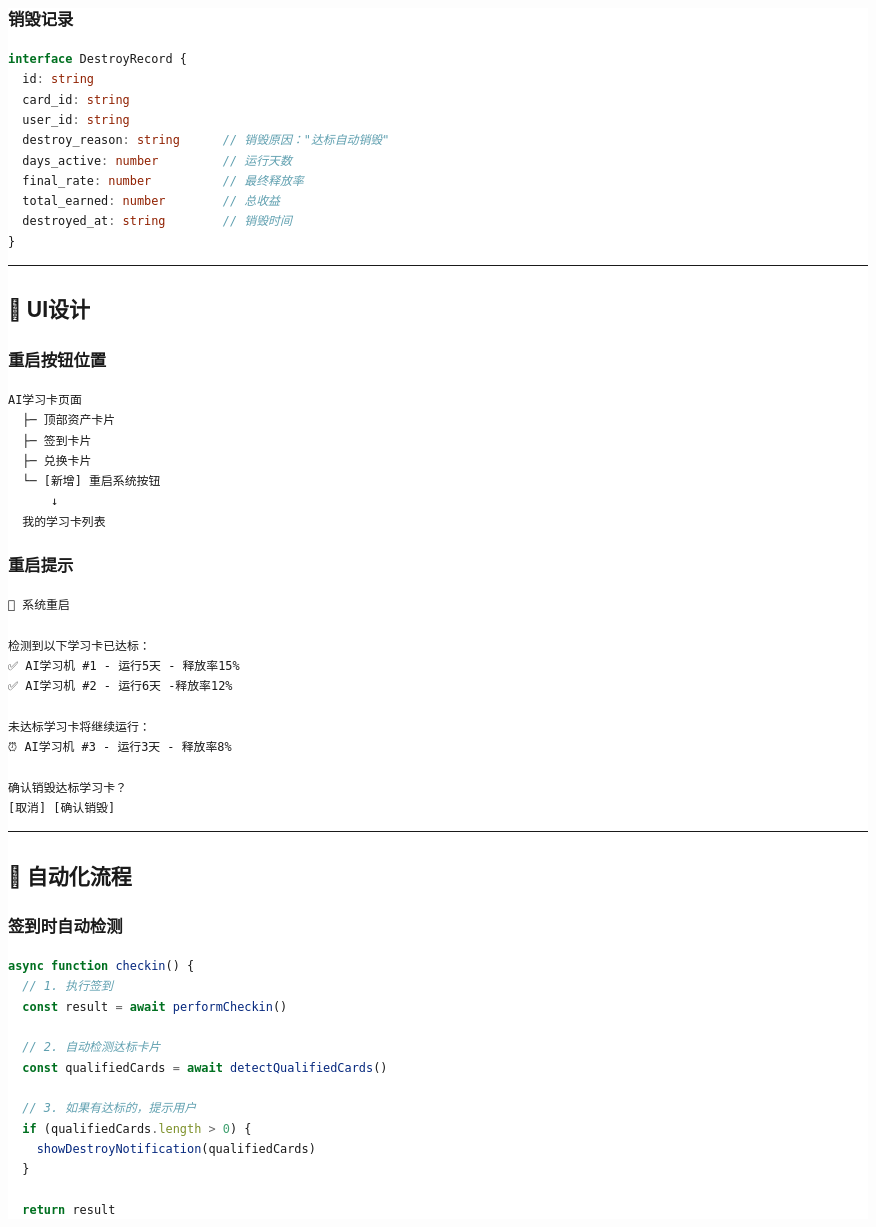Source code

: ### 销毁记录
```typescript
interface DestroyRecord {
  id: string
  card_id: string
  user_id: string
  destroy_reason: string      // 销毁原因："达标自动销毁"
  days_active: number         // 运行天数
  final_rate: number          // 最终释放率
  total_earned: number        // 总收益
  destroyed_at: string        // 销毁时间
}
```

---

## 🎨 UI设计

### 重启按钮位置
```
AI学习卡页面
  ├─ 顶部资产卡片
  ├─ 签到卡片
  ├─ 兑换卡片
  └─ [新增] 重启系统按钮
      ↓
  我的学习卡列表
```

### 重启提示
```
🔄 系统重启

检测到以下学习卡已达标：
✅ AI学习机 #1 - 运行5天 - 释放率15%
✅ AI学习机 #2 - 运行6天 -释放率12%

未达标学习卡将继续运行：
⏰ AI学习机 #3 - 运行3天 - 释放率8%

确认销毁达标学习卡？
[取消] [确认销毁]
```

---

## 🔄 自动化流程

### 签到时自动检测
```javascript
async function checkin() {
  // 1. 执行签到
  const result = await performCheckin()
  
  // 2. 自动检测达标卡片
  const qualifiedCards = await detectQualifiedCards()
  
  // 3. 如果有达标的，提示用户
  if (qualifiedCards.length > 0) {
    showDestroyNotification(qualifiedCards)
  }
  
  return result
```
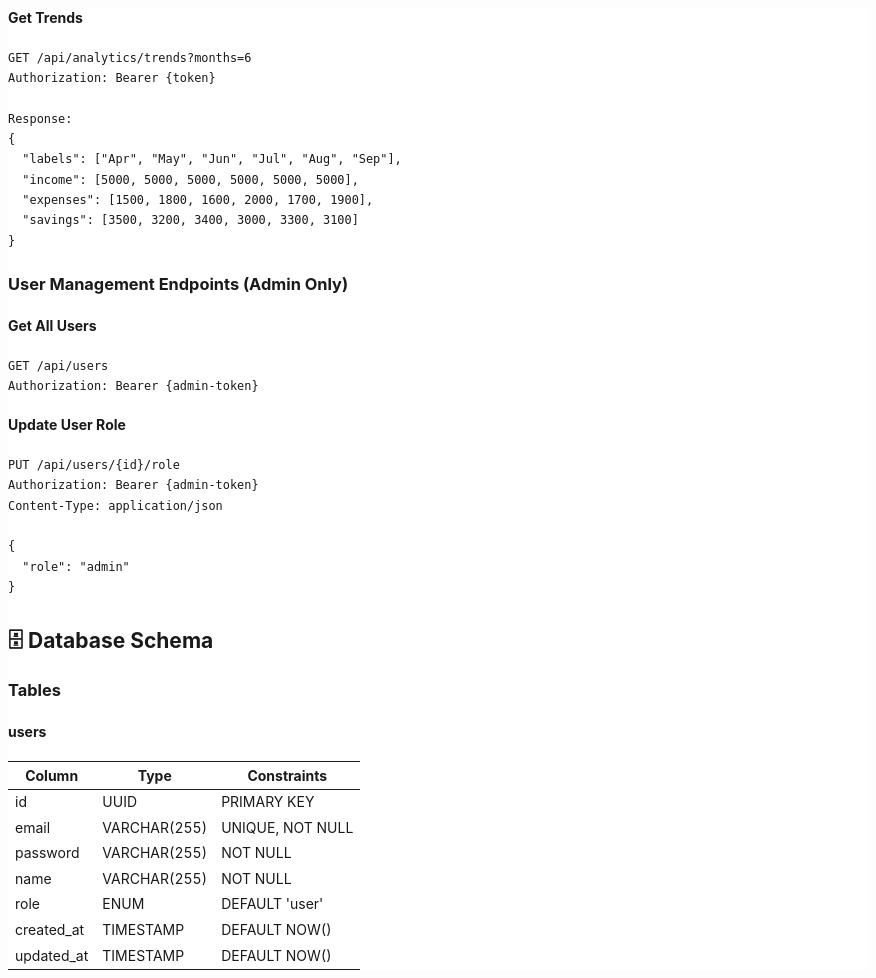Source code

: #### Get Trends
```http
GET /api/analytics/trends?months=6
Authorization: Bearer {token}

Response:
{
  "labels": ["Apr", "May", "Jun", "Jul", "Aug", "Sep"],
  "income": [5000, 5000, 5000, 5000, 5000, 5000],
  "expenses": [1500, 1800, 1600, 2000, 1700, 1900],
  "savings": [3500, 3200, 3400, 3000, 3300, 3100]
}
```

### User Management Endpoints (Admin Only)

#### Get All Users
```http
GET /api/users
Authorization: Bearer {admin-token}
```

#### Update User Role
```http
PUT /api/users/{id}/role
Authorization: Bearer {admin-token}
Content-Type: application/json

{
  "role": "admin"
}
```

## 🗄 Database Schema

### Tables

#### users
| Column | Type | Constraints |
|--------|------|-------------|
| id | UUID | PRIMARY KEY |
| email | VARCHAR(255) | UNIQUE, NOT NULL |
| password | VARCHAR(255) | NOT NULL |
| name | VARCHAR(255) | NOT NULL |
| role | ENUM | DEFAULT 'user' |
| created_at | TIMESTAMP | DEFAULT NOW() |
| updated_at | TIMESTAMP | DEFAULT NOW() |
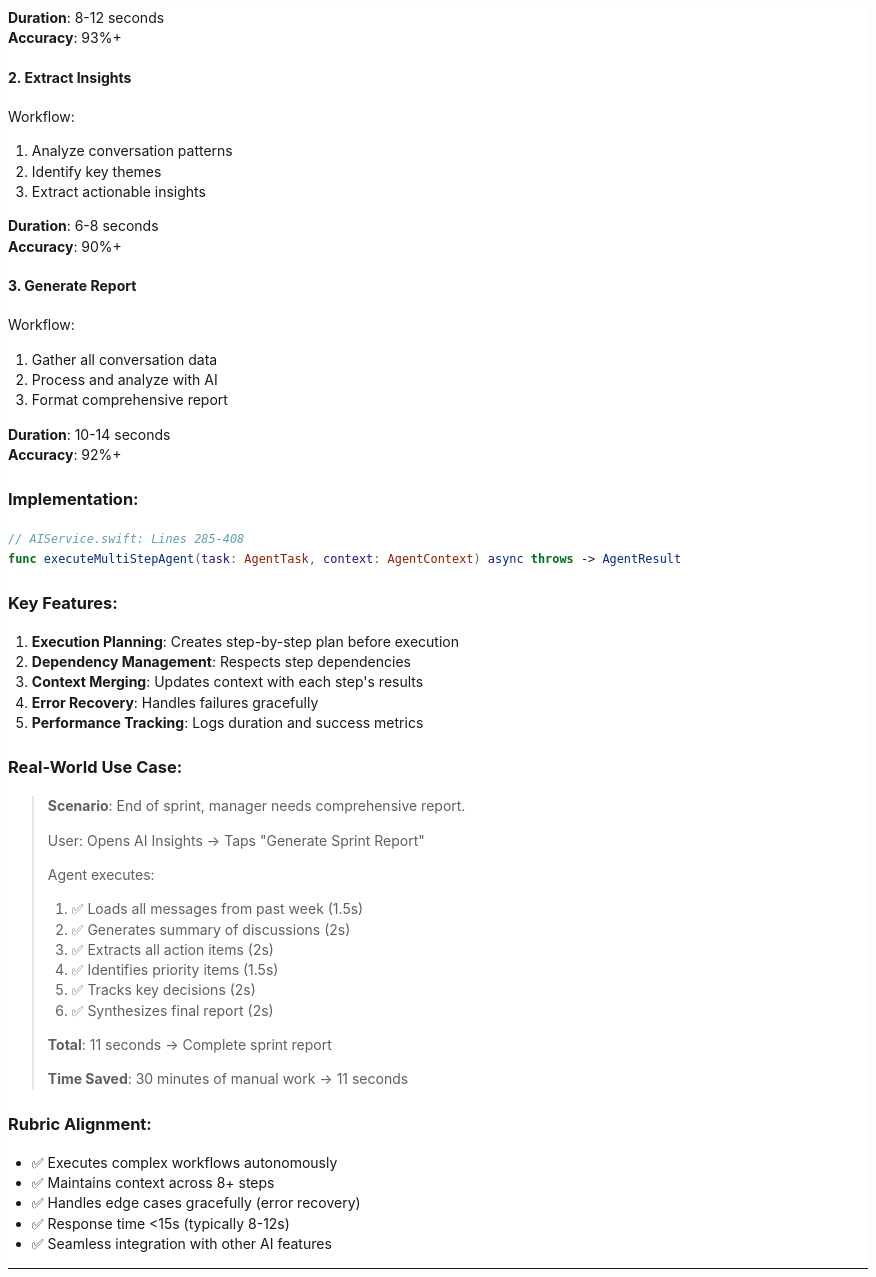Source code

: **Duration**: 8-12 seconds  
**Accuracy**: 93%+

#### 2. **Extract Insights**
Workflow:
1. Analyze conversation patterns
2. Identify key themes
3. Extract actionable insights

**Duration**: 6-8 seconds  
**Accuracy**: 90%+

#### 3. **Generate Report**
Workflow:
1. Gather all conversation data
2. Process and analyze with AI
3. Format comprehensive report

**Duration**: 10-14 seconds  
**Accuracy**: 92%+

### Implementation:
```swift
// AIService.swift: Lines 285-408
func executeMultiStepAgent(task: AgentTask, context: AgentContext) async throws -> AgentResult
```

### Key Features:
1. **Execution Planning**: Creates step-by-step plan before execution
2. **Dependency Management**: Respects step dependencies
3. **Context Merging**: Updates context with each step's results
4. **Error Recovery**: Handles failures gracefully
5. **Performance Tracking**: Logs duration and success metrics

### Real-World Use Case:
> **Scenario**: End of sprint, manager needs comprehensive report.
>
> User: Opens AI Insights → Taps "Generate Sprint Report"
>
> Agent executes:
> 1. ✅ Loads all messages from past week (1.5s)
> 2. ✅ Generates summary of discussions (2s)
> 3. ✅ Extracts all action items (2s)
> 4. ✅ Identifies priority items (1.5s)
> 5. ✅ Tracks key decisions (2s)
> 6. ✅ Synthesizes final report (2s)
>
> **Total**: 11 seconds → Complete sprint report
>
> **Time Saved**: 30 minutes of manual work → 11 seconds

### Rubric Alignment:
- ✅ Executes complex workflows autonomously
- ✅ Maintains context across 8+ steps
- ✅ Handles edge cases gracefully (error recovery)
- ✅ Response time <15s (typically 8-12s)
- ✅ Seamless integration with other AI features

---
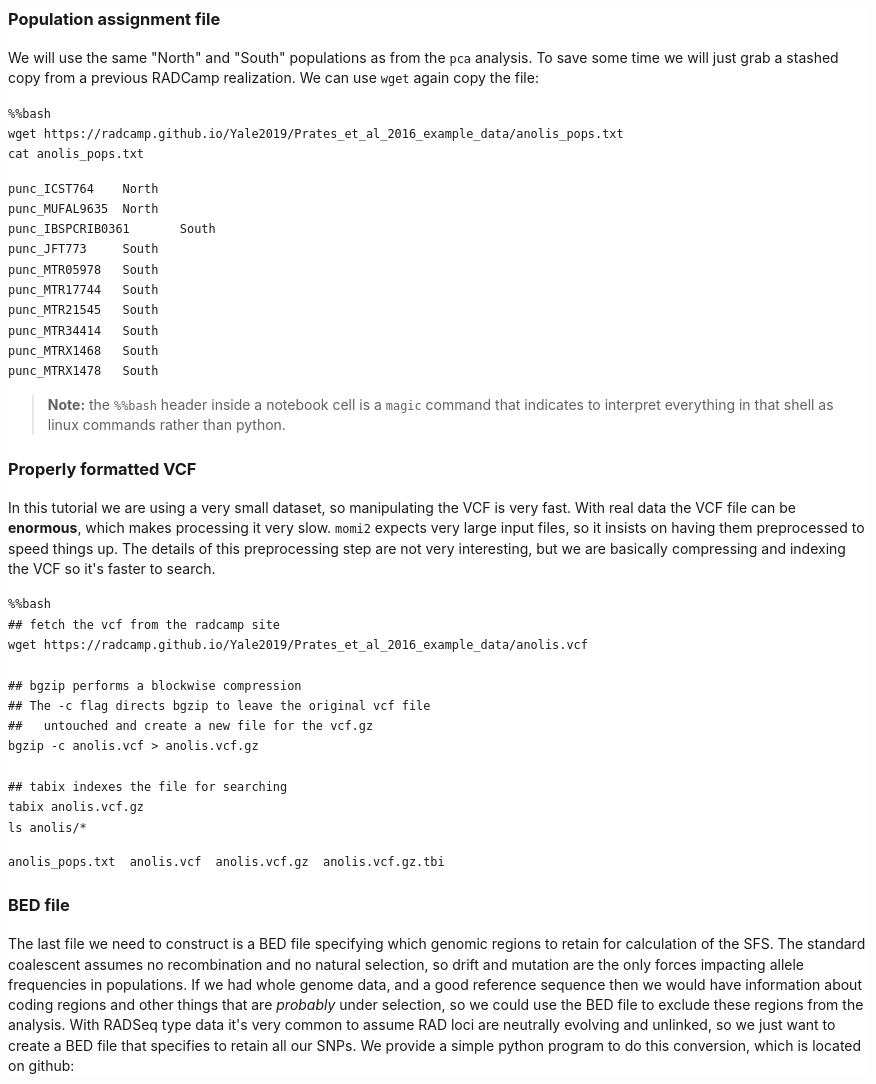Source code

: ### Population assignment file
We will use the same "North" and "South" populations as from the `pca`
analysis. To save some time we will just grab a stashed copy from a previous
RADCamp realization. We can use `wget` again copy the file:

```
%%bash
wget https://radcamp.github.io/Yale2019/Prates_et_al_2016_example_data/anolis_pops.txt
cat anolis_pops.txt
```
    punc_ICST764    North
    punc_MUFAL9635  North
    punc_IBSPCRIB0361       South
    punc_JFT773     South
    punc_MTR05978   South
    punc_MTR17744   South
    punc_MTR21545   South
    punc_MTR34414   South
    punc_MTRX1468   South
    punc_MTRX1478   South

> **Note:** the `%%bash` header inside a notebook cell is a `magic` command that 
indicates to interpret everything in that shell as linux commands rather than python.

### Properly formatted VCF
In this tutorial we are using a very small dataset, so manipulating the VCF is very 
fast. With real data the VCF file can be **enormous**, which makes processing it 
very slow. `momi2` expects very large input files, so it insists on having them 
preprocessed to speed things up. The details of this preprocessing step are not 
very interesting, but we are basically compressing and indexing the VCF so it's 
faster to search.
```
%%bash
## fetch the vcf from the radcamp site
wget https://radcamp.github.io/Yale2019/Prates_et_al_2016_example_data/anolis.vcf

## bgzip performs a blockwise compression
## The -c flag directs bgzip to leave the original vcf file 
##   untouched and create a new file for the vcf.gz
bgzip -c anolis.vcf > anolis.vcf.gz

## tabix indexes the file for searching
tabix anolis.vcf.gz
ls anolis/*
```
    anolis_pops.txt  anolis.vcf  anolis.vcf.gz  anolis.vcf.gz.tbi

### BED file
The last file we need to construct is a BED file specifying which genomic 
regions to retain for calculation of the SFS. The standard coalescent assumes 
no recombination and no natural selection, so drift and mutation are the only 
forces impacting allele frequencies in populations. If we had whole genome 
data, and a good reference sequence then we would have information about coding 
regions and other things that are _probably_ under selection, so we could use the 
BED file to exclude these regions from the analysis. With RADSeq type data it's 
very common to assume RAD loci are neutrally evolving and unlinked, so we just 
want to create a BED file that specifies to retain all our SNPs. We provide a 
simple python program to do this conversion, which is located on github:
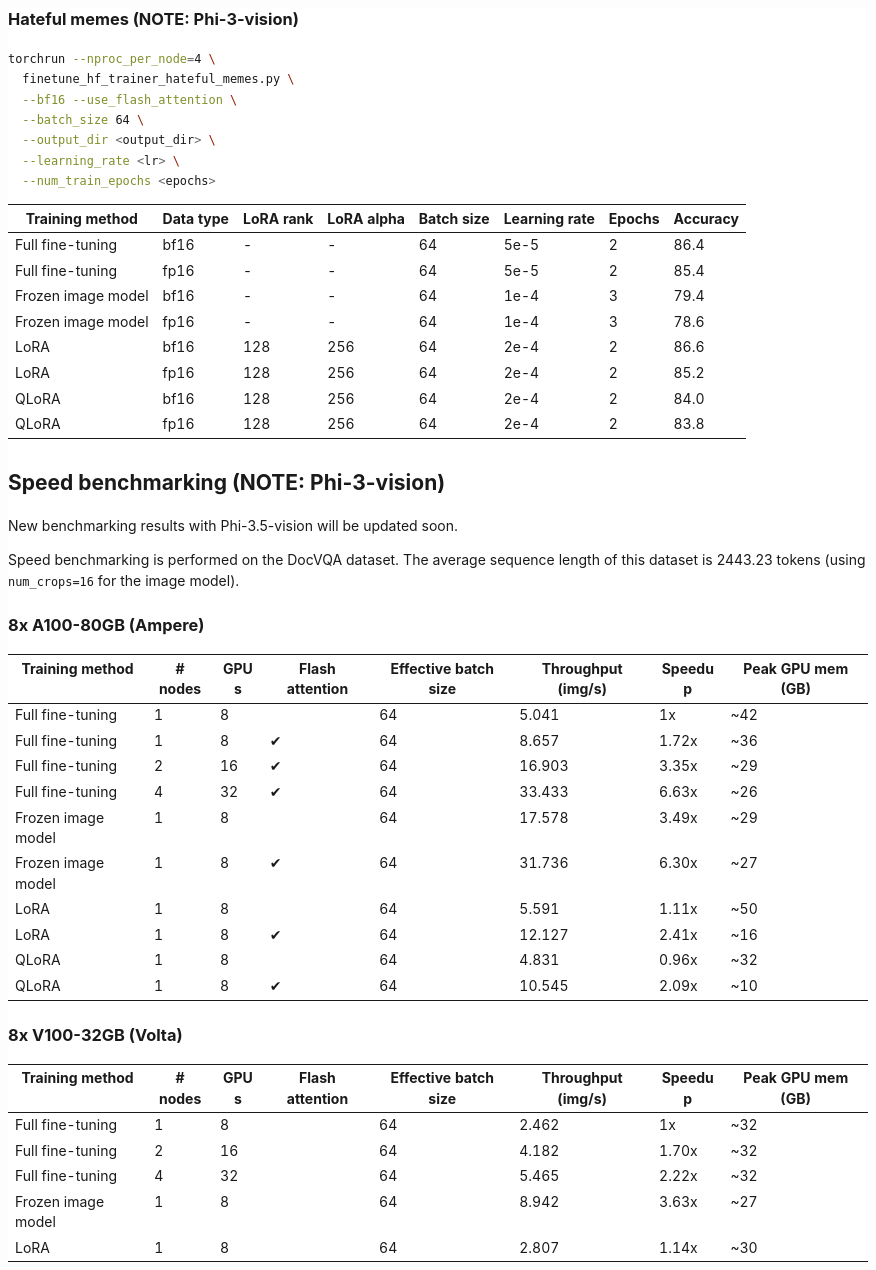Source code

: ### Hateful memes (NOTE: Phi-3-vision)

```bash
torchrun --nproc_per_node=4 \
  finetune_hf_trainer_hateful_memes.py \
  --bf16 --use_flash_attention \
  --batch_size 64 \
  --output_dir <output_dir> \
  --learning_rate <lr> \
  --num_train_epochs <epochs>

```

Training method | Data type | LoRA rank | LoRA alpha | Batch size | Learning rate | Epochs | Accuracy  
--- | --- | --- | --- | --- | --- | --- | --- |  
Full fine-tuning | bf16 | - | - | 64 | 5e-5 | 2 | 86.4 |  
Full fine-tuning | fp16 | - | - | 64 | 5e-5 | 2 | 85.4 |  
Frozen image model | bf16 | - | - | 64 | 1e-4 | 3 | 79.4 |  
Frozen image model | fp16 | - | - | 64 | 1e-4 | 3 | 78.6 |  
LoRA | bf16 | 128 | 256 | 64 | 2e-4 | 2 | 86.6 |  
LoRA | fp16 | 128 | 256 | 64 | 2e-4 | 2 | 85.2 |  
QLoRA | bf16 | 128 | 256 | 64 | 2e-4 | 2 | 84.0 |  
QLoRA | fp16 | 128 | 256 | 64 | 2e-4 | 2 | 83.8 |  

## Speed benchmarking (NOTE: Phi-3-vision)

New benchmarking results with Phi-3.5-vision will be updated soon.  

Speed benchmarking is performed on the DocVQA dataset. The average sequence length of this dataset is 2443.23 tokens (using `num_crops=16` for the image model).

### 8x A100-80GB (Ampere)

Training method | \# nodes | GPUs | Flash attention | Effective batch size | Throughput (img/s) | Speedup | Peak GPU mem (GB)  
--- | --- | --- | --- | --- | --- | --- | --- |  
Full fine-tuning | 1 | 8 |  | 64 | 5.041 | 1x | ~42 |  
Full fine-tuning | 1 | 8 | ✔ | 64 | 8.657 | 1.72x | ~36 |  
Full fine-tuning | 2 | 16 | ✔ | 64 | 16.903 | 3.35x | ~29 |  
Full fine-tuning | 4 | 32 | ✔ | 64 | 33.433 | 6.63x | ~26 |  
Frozen image model | 1 | 8 |  | 64 | 17.578 | 3.49x | ~29 |  
Frozen image model | 1 | 8 | ✔ | 64 | 31.736 | 6.30x | ~27 |  
LoRA | 1 | 8 |  | 64 | 5.591 | 1.11x | ~50 |  
LoRA | 1 | 8 | ✔ | 64 | 12.127 | 2.41x | ~16 |  
QLoRA | 1 | 8 |  | 64 | 4.831 | 0.96x | ~32 |  
QLoRA | 1 | 8 | ✔ | 64 | 10.545 | 2.09x | ~10 |  

### 8x V100-32GB (Volta)

Training method | \# nodes | GPUs | Flash attention | Effective batch size | Throughput (img/s) | Speedup | Peak GPU mem (GB)  
--- | --- | --- | --- | --- | --- | --- | --- |  
Full fine-tuning | 1 | 8 |  | 64 | 2.462 | 1x | ~32 |  
Full fine-tuning | 2 | 16 |  | 64 | 4.182 | 1.70x | ~32 |  
Full fine-tuning | 4 | 32 |  | 64 | 5.465 | 2.22x | ~32 |  
Frozen image model | 1 | 8 |  | 64 | 8.942 | 3.63x | ~27 |  
LoRA | 1 | 8 |  | 64 | 2.807 | 1.14x | ~30 |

--------------------------------

§ What is being asked
Find where the line with "forces impacting allele" sits in the material above and where the line with "Full fine-tuning | bf16" sits. Set down exactly the lines from the first to the second, both included and nothing else, without pictures.

§ Result of this task
forces impacting allele frequencies in populations. If we had whole genome 
data, and a good reference sequence then we would have information about coding 
regions and other things that are _probably_ under selection, so we could use the 
BED file to exclude these regions from the analysis. With RADSeq type data it's 
very common to assume RAD loci are neutrally evolving and unlinked, so we just 
want to create a BED file that specifies to retain all our SNPs. We provide a 
simple python program to do this conversion, which is located on github:
Source code

: ### Hateful memes (NOTE: Phi-3-vision)

```bash
torchrun --nproc_per_node=4 \
  finetune_hf_trainer_hateful_memes.py \
  --bf16 --use_flash_attention \
  --batch_size 64 \
  --output_dir <output_dir> \
  --learning_rate <lr> \
  --num_train_epochs <epochs>

```

Training method | Data type | LoRA rank | LoRA alpha | Batch size | Learning rate | Epochs | Accuracy  
--- | --- | --- | --- | --- | --- | --- | --- |  
Full fine-tuning | bf16 | - | - | 64 | 5e-5 | 2 | 86.4 |  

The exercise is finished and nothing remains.